TPS783: measured Iq is 6x higher than specified in the datasheet

TPS783: TPS783 quiescent current in Dropout mode (Vin-Vout <= 0.5V)

Riccardo Dell'Oro
Prodigy 180 points
Part Number: TPS783
Other Parts Discussed in Thread: TPS7A03

Hello,

We are using a TPS78330DDC in a device where a backup battery is provided. During our tests we found that the quiescent current remain inline with the datasheet data for the given conditions (Vin >= Vout+0.5V) but rise in a consistent way when this condition is not met.

We choose the TPS783 for its characteristic "Dropout mode" that allows it to be operated (without regulation, of course) even with Vin equal or below Vout.

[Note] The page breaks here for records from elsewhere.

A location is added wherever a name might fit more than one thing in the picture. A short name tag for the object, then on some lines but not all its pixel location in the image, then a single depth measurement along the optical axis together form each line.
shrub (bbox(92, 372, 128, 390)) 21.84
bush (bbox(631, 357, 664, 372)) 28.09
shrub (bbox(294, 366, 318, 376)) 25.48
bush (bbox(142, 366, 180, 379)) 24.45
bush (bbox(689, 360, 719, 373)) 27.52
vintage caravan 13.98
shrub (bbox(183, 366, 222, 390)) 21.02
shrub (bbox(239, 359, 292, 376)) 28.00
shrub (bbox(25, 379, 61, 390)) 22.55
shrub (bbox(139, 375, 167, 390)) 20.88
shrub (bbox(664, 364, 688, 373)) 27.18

Now my question is: how can we predict the quiescent current for this device when it is working in the provided "Dropout" mode?

Thank you.

  • 0
    TI__Mastermind 23361 points

    Hi Riccardo, 

    When in dropout, the positive rail of the error amp inside the LDO is not high enough to push the output to the set voltage. When this is happening, the error amplifier drives the gate voltage of the pass FET to the rail, and the FET is fully on. This process could consume a lot of power, this is why during dropout, some of the LDO may see higher quiescent current when it's approaching the regulation zone from the dropout and the quiescent current will then drop significantly once in regulation. 

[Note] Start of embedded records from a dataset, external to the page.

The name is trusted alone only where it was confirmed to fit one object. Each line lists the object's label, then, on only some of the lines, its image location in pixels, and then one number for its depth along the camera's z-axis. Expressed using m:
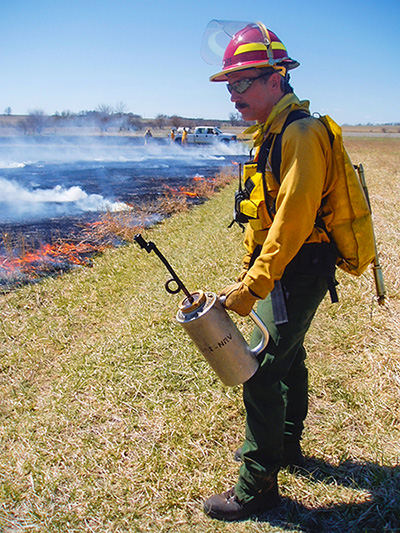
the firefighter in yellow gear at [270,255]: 1.85
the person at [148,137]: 47.41
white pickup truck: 41.72
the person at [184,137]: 43.31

    For most of the LDO datasheets including this device, unfortunately, the quiescent current in dropout is not provided. If your application requires the device to stay in dropout for an extended amount of time, I would advise you to run your validation as this is not the LDO is intended to operate. 

    Regards, 
    Jason Song

  • 0 in reply to Jason Song
    Prodigy 180 points

    Hi Jason, thank you for your reply.

    In our application a 3V supplied microprocessor keeps control of the core system when external supply is not present. This goal is obtained using a power switch that rely on a 3.6V Lithium primary battery as backup element. When the battery voltage drop to the element end of life value, all active tasks are suspended BUT data retention and a powerless maintenance alert indication need to remain active. In this last state the whole system current consumption attest around 3-4uA, but unfortunately is exactly at that stage that the TPS783 quiescent current rise at a level even higher than that of the system itself. Lowering system supply to 2.5V could be an option, but this imply revising all the interfacing of the system to the external world, which appear prohibitive. Can you suggest another linear regulator with similar characteristics to the TPS783, but without this limitation when operating in Dropout mode?

    Thank you and Best Regards.

  • 0 in reply to Riccardo Dell'Oro
    Prodigy 180 points

    For the benefit of the readers, I found that the newly manufactured TPS7A03 device share the same basic characteristics of the TPS783 (with other several improvements) while keeping a nanopower behavior also in dropout mode.